The original concept was to see if there was any repeatability that would indicate a causation effect, more than just a correlation. The repeatability of the patterns, was good enough, that the averages of the temperatures, and the totals of the precipitations, give a picture of the repeating pattern, from the last three cycles, to forecast the next almost 18 year long string of weather related events. Well enough, that if used as a weather forecast, the results rival the three to five day forecasts for accuracy, and does better than the models do, out past a week.

A sample of the cyclic pattern found in the meteorological database is presented as the daily weather data, of the past three cycles composited together, and plotted onto maps for a 5 year period starting in 2008, and running to January of 2014, presented on this rough draft website, I use to further define the shifts in the patterns, from the past three to the current cycle, to continue learning about the details of the interactions.

The 18.6 year Mn pattern of Minimum to Maximum Lunar declination extremes, in combination with the Synod conjunctions of the outer planets, drives the decade long scale oscillations of the atmosphere, across ocean basins. The Lunar declinational tides in the atmosphere, it turns out, are the major mixing mechanism for the transportation, of tropical ocean warmth and moisture over the landmasses, into the mid-latitudes and polar regions, where it more easily radiates away into space.

The longer term/period parents (Milankovitch and Landscheidt cycles) of these driving forces are valid. It would be in error if these shorter-term Lunar declination cycles, were not considered for their effects, and calculated into the filtering of the swings, into the current weather models, used for daily forecasts, or with climate data models, for forecasting longer terms into the future.

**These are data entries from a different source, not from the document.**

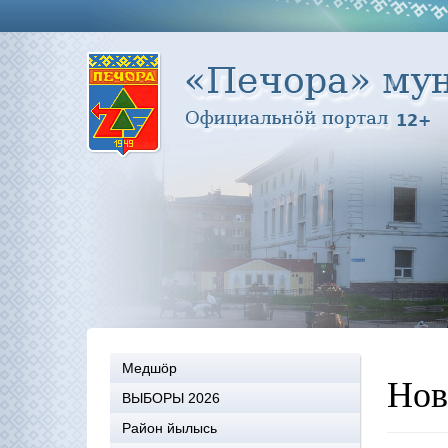
Медшöр
Нов
ВЫБОРЫ 2026
Район йылысь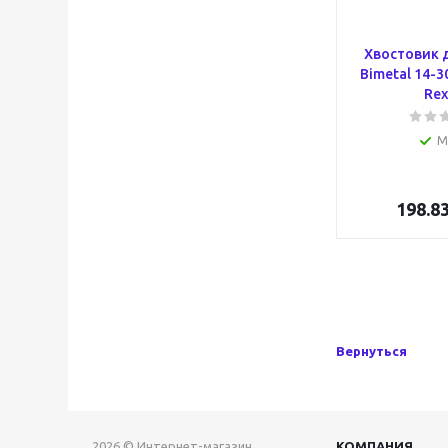
Хвостовик 
Bimetal 14-3
Rex
М
198.8
Вернуться
2026 © Интернет-магазин
КОМПАНИЯ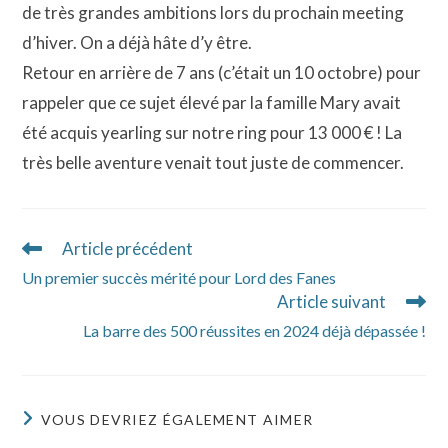
de très grandes ambitions lors du prochain meeting
d’hiver. On a déjà hâte d’y être.
Retour en arrière de 7 ans (c’était un 10 octobre) pour
rappeler que ce sujet élevé par la famille Mary avait
été acquis yearling sur notre ring pour 13 000 € ! La
très belle aventure venait tout juste de commencer.
Article précédent
Read
more
Un premier succès mérité pour Lord des Fanes
articles
Article suivant
La barre des 500 réussites en 2024 déjà dépassée !
VOUS DEVRIEZ ÉGALEMENT AIMER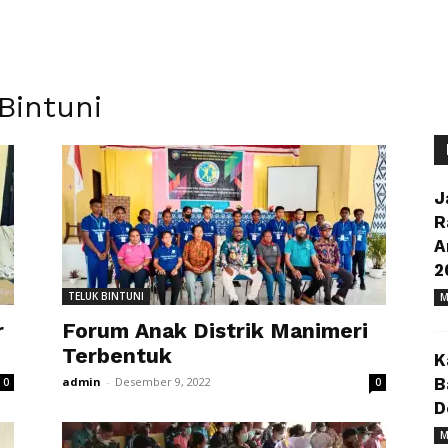
Bintuni
J
R
A
2
TELUK BINTUNI
M
r
Forum Anak Distrik Manimeri
Terbentuk
K
admin
-
Desember 9, 2022
B
0
0
D
M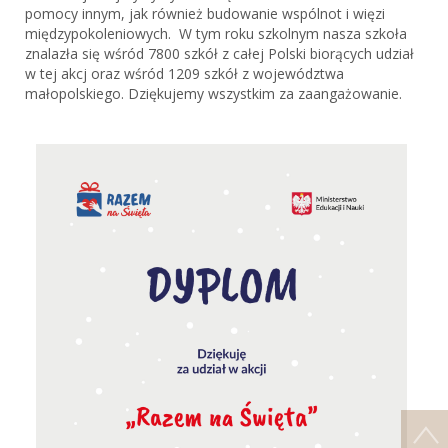
pomocy innym, jak również budowanie wspólnot i więzi
międzypokoleniowych. W tym roku szkolnym nasza szkoła
znalazła się wśród 7800 szkół z całej Polski biorących udział
w tej akcj oraz wśród 1209 szkół z województwa
małopolskiego. Dziękujemy wszystkim za zaangażowanie.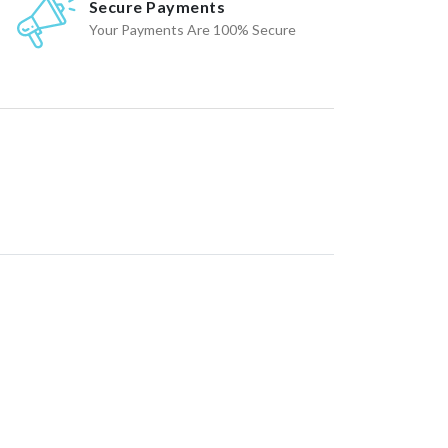
Secure Payments
Your Payments Are 100% Secure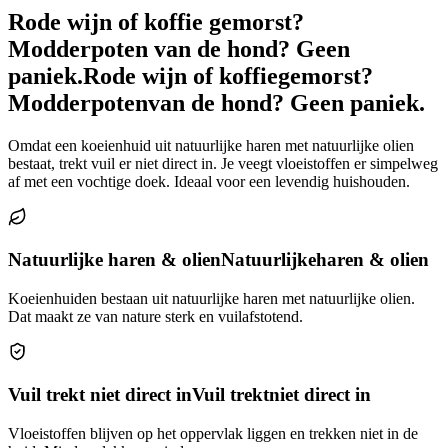
Rode wijn of koffie gemorst?
Modderpoten van de hond? Geen
paniek.
Rode wijn of koffie
gemorst?
Modderpoten
van de hond? Geen paniek.
Omdat een koeienhuid uit natuurlijke haren met natuurlijke olien
bestaat, trekt vuil er niet direct in. Je veegt vloeistoffen er simpelweg
af met een vochtige doek. Ideaal voor een levendig huishouden.
Natuurlijke haren & olien
Natuurlijke
haren & olien
Koeienhuiden bestaan uit natuurlijke haren met natuurlijke olien.
Dat maakt ze van nature sterk en vuilafstotend.
Vuil trekt niet direct in
Vuil trekt
niet direct in
Vloeistoffen blijven op het oppervlak liggen en trekken niet in de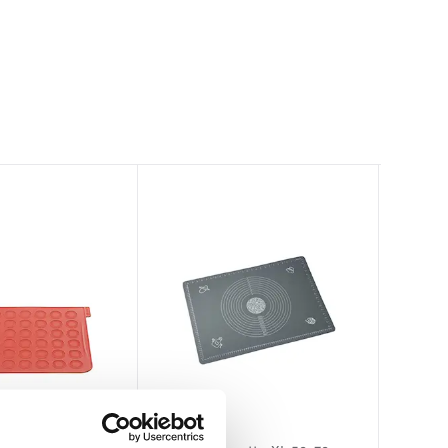
Dorre
Lékué
Nostik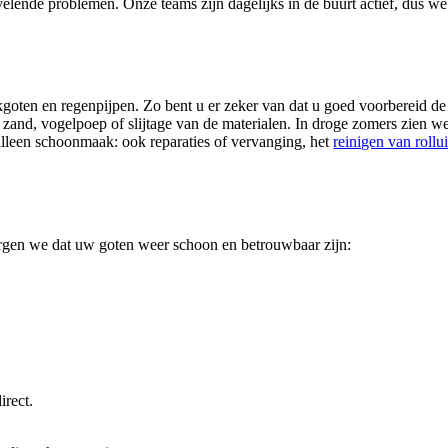
elende problemen. Onze teams zijn dagelijks in de buurt actief, dus 
dakgoten en regenpijpen. Zo bent u er zeker van dat u goed voorbereid d
and, vogelpoep of slijtage van de materialen. In droge zomers zien we
alleen schoonmaak: ook reparaties of vervanging, het
reinigen van rollu
zorgen we dat uw goten weer schoon en betrouwbaar zijn:
irect.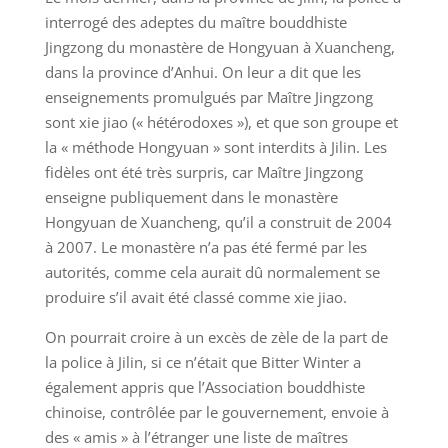
interrogé des adeptes du maître bouddhiste
Jingzong du monastère de Hongyuan à Xuancheng,
dans la province d’Anhui. On leur a dit que les
enseignements promulgués par Maître Jingzong
sont xie jiao (« hétérodoxes »), et que son groupe et
la « méthode Hongyuan » sont interdits à Jilin. Les
fidèles ont été très surpris, car Maître Jingzong
enseigne publiquement dans le monastère
Hongyuan de Xuancheng, qu’il a construit de 2004
à 2007. Le monastère n’a pas été fermé par les
autorités, comme cela aurait dû normalement se
produire s’il avait été classé comme xie jiao.
On pourrait croire à un excès de zèle de la part de
la police à Jilin, si ce n’était que Bitter Winter a
également appris que l’Association bouddhiste
chinoise, contrôlée par le gouvernement, envoie à
des « amis » à l’étranger une liste de maîtres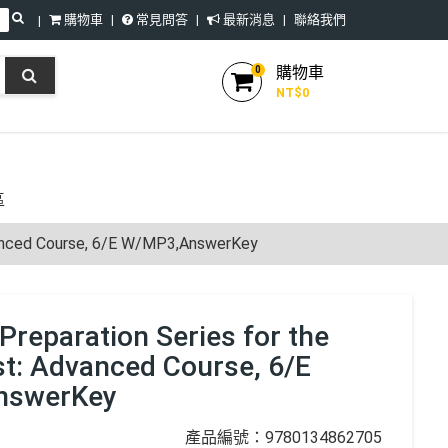
購物車
常見問答
最新消息
聯絡我們
購物車
0
NT$
0
區
vanced Course, 6/E W/MP3,AnswerKey
reparation Series for the
t: Advanced Course, 6/E
nswerKey
產品編號：9780134862705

The outer planet longer term interferences, come into and out of phase, with the 6554 periods of the inner planets, but have their own harmonic patterns, that come round to the ~172 year pattern Landscheidt discovered, so this is the shorter period set of variables, that further define the limits, of the natural variables that are needed to be considered, along side the CO2 hypothesis.

All of this can be done, just by extending the knowledge of the interactions, of the Sun with the planets, and their combined effects, on the Lunar tidal effects on the Earth's atmospheric global circulation. Resulting in the further defining of the dynamics, that control the transfer of the Earth's out going heat budget from the oceans.

If by extrapolation, scientists could bother to study the interactions, between the close neighbors of the Sun, in the local arm of the Galaxy. With due consideration of their type, size, magnetic, radiative, heliopause field strengths, and proper motions to each other, a better understanding of their interactions with the larger galactic fields, clouds, and radiation background, forces applied to understanding the whole package of climate, more progress could be made.